Weihnachten ist für viele Menschen das Fest der Liebe. Die Familie nährt und feiert das Gemeinschaftsgefühl, die Verbundenheit, die Verankerung. Die Zeit wird geschätzt, gibt dem einen was, dem anderen nichts.

Doch an Weihnachten einzuladen aus Pflichtgefühl oder hinzugehen, weil ein Nein ja unhöflich wäre, finde ich als Verrat auf vielen Ebenen. Wertschätzung, Respekt, Eigenverantwortung, so viele Alarmanlagen gehen da bei mir an. Da wünsche ich mir wieder einen Perspektivwechsel und die Offenheit, die anderen Sichtweisen anzuhören und sich auch einzufühlen.

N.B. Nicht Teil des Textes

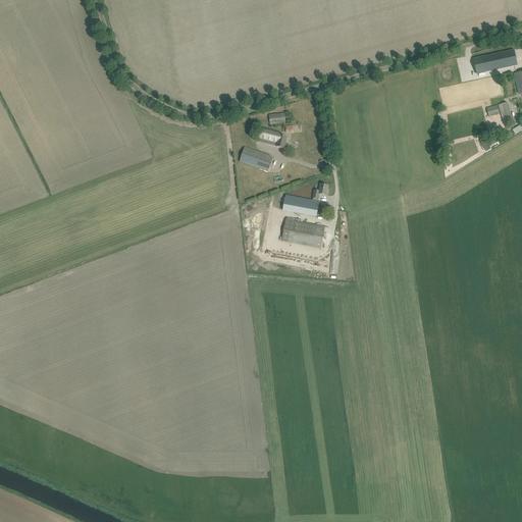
[(514,50),(473,59),(477,74),(517,65),(514,50)]
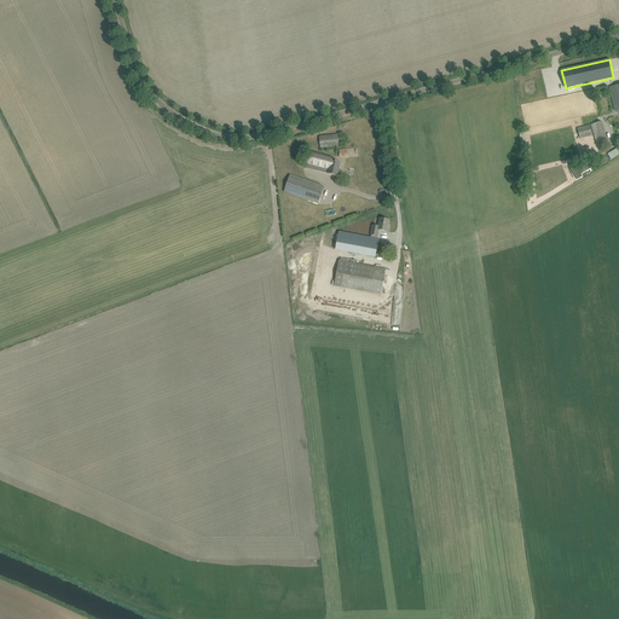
[(590,125),(597,148),(609,144),(602,121),(590,125)]
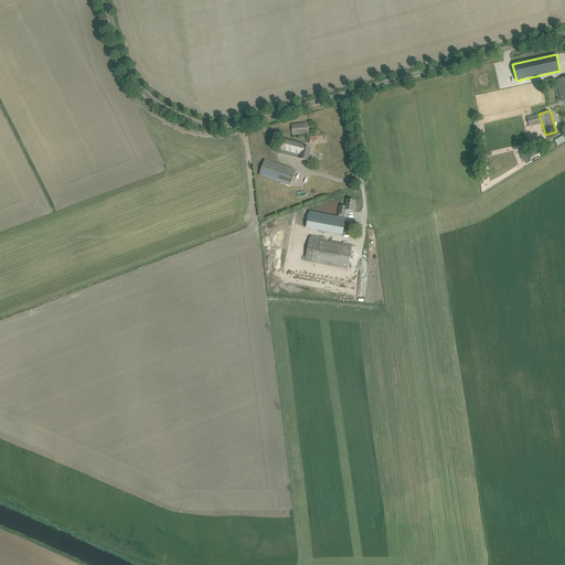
[(539,114),(528,117),(529,125),(530,127),(541,124),(541,121),(539,114)]
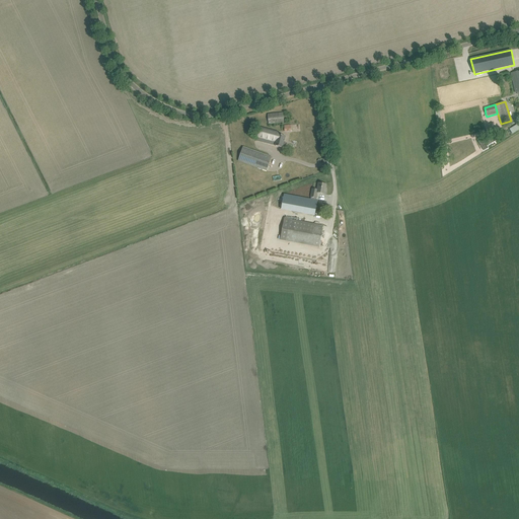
[(269,124),(284,123),(283,114),(268,115),(269,124)]
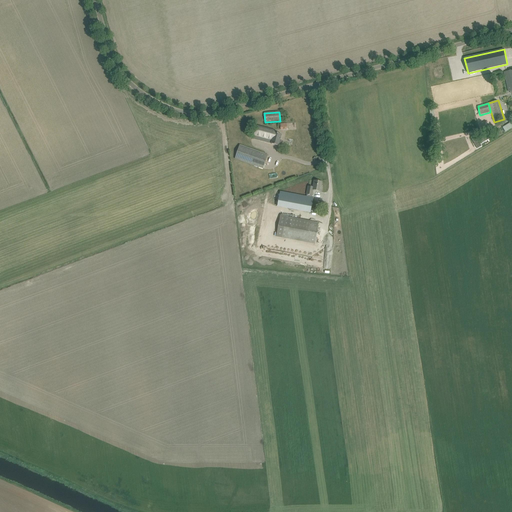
[(511,122),(503,127),(505,132),(511,127),(511,122)]
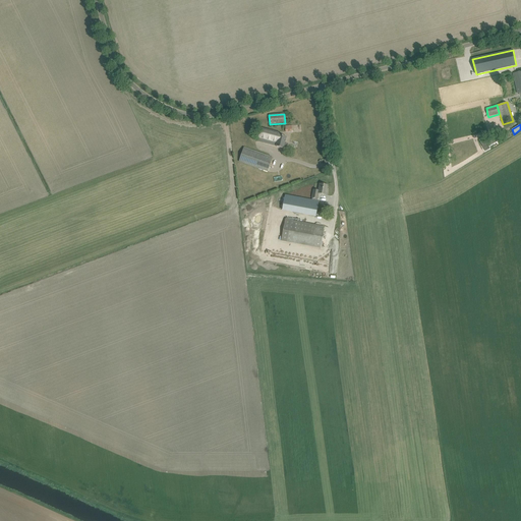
[(280,135),(280,132),(262,127),(258,138),(278,142),(277,147),(284,149),(287,137),(280,135)]
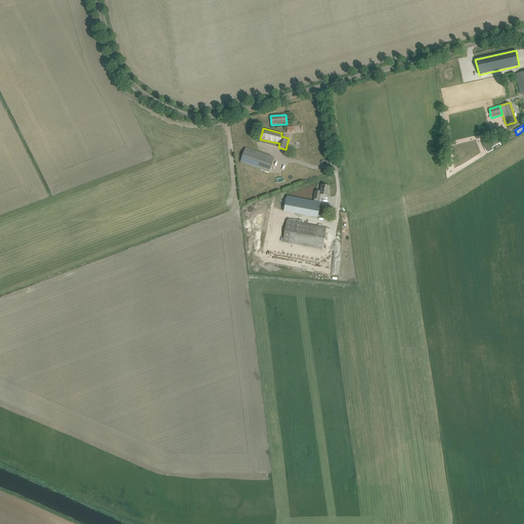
[(269,173),(272,164),(274,159),(246,148),(241,163),(269,173)]
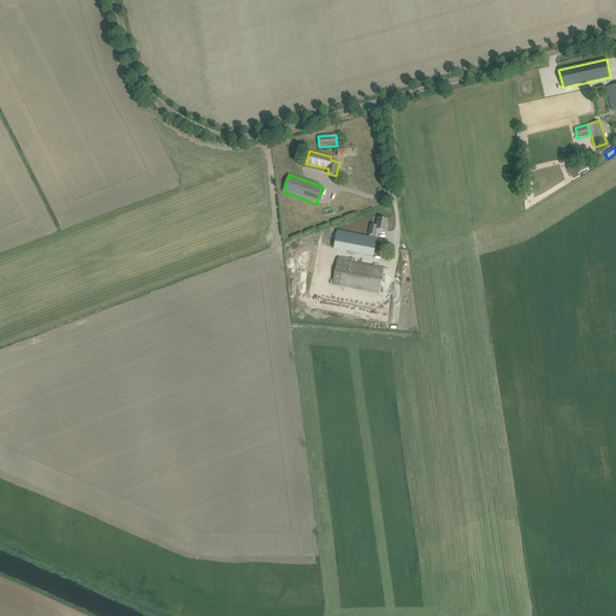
[(371,225),(369,234),(375,235),(377,229),(386,231),(388,226),(386,226),(388,219),(378,218),(377,225),(371,225)]
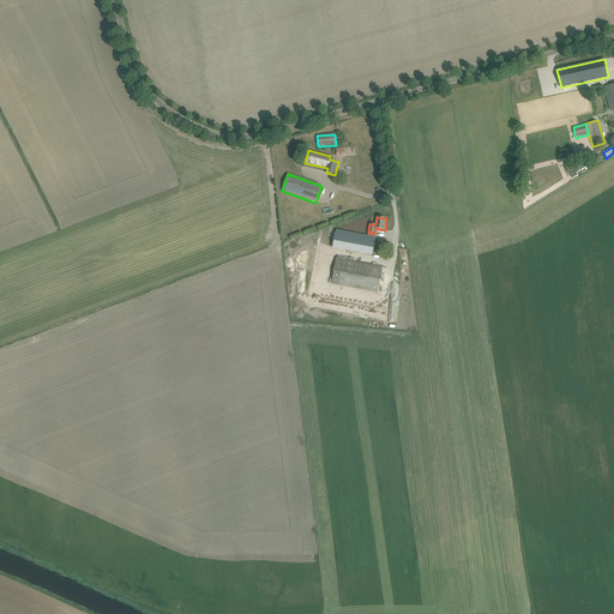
[(375,238),(369,236),(336,229),(333,247),(372,254),(375,238)]
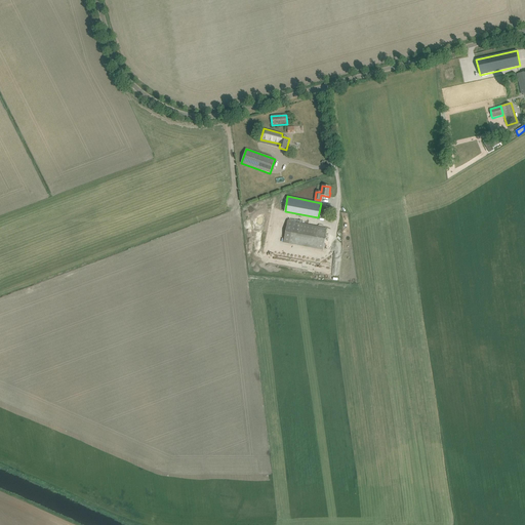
[(267,214),(265,216),(263,218),(261,220),(261,223),(261,225),(263,227),(265,228),(266,230),(268,230),(271,231),(273,230),(275,230),(277,228),(278,226),(279,223),(279,220),(278,218),(276,216),(274,214),(271,214),(269,214),(267,214)]
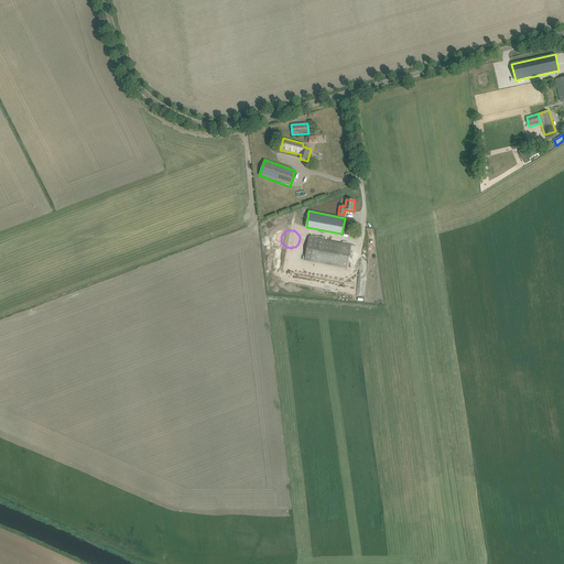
[(351,246),(340,243),(308,238),(304,261),(347,269),(351,246)]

Dass Eltern ihre Kinder um sich haben wollen, ist verständlich, denn vom ersten Geburtstag an war es immer so. Doch ebenso ist nachvollziehbar, dass die Kleinfamilien ihre eigenen Rituale schaffen wollen, ihr eigenes Familiengefühl stärken, frei von der Großfamilie. Ich kann auch gut nachfühlen, dass der Trubel mit vielen Menschen den älteren Menschen zu viel wird und sich wiederum andere Menschen einsam fühlen und Gesellschaft wünschen. Auch dass es immer so war und weiter so gewünscht wird, darf sein.

Es gibt doch die Individualität der Menschen, alles darf sein. Es kann wertschätzend kommuniziert werden.

Ich wünsche allen Menschen die Zeit und den Mut, sich selbst gegenüber ehrlich zu sein und zu hinterfragen, wie die Weihnachtstage stimmig gestaltet werden können und dies auch zu kommunizieren. Vielleicht sogar an Allerheiligen oder Allerseelen, wenn schon einige Familienmitglieder aus dem Pflichtgefühl, aus dem Gemeinschaftsgefühl oder aus einer anderen bewussten Motivation zusammenkommen.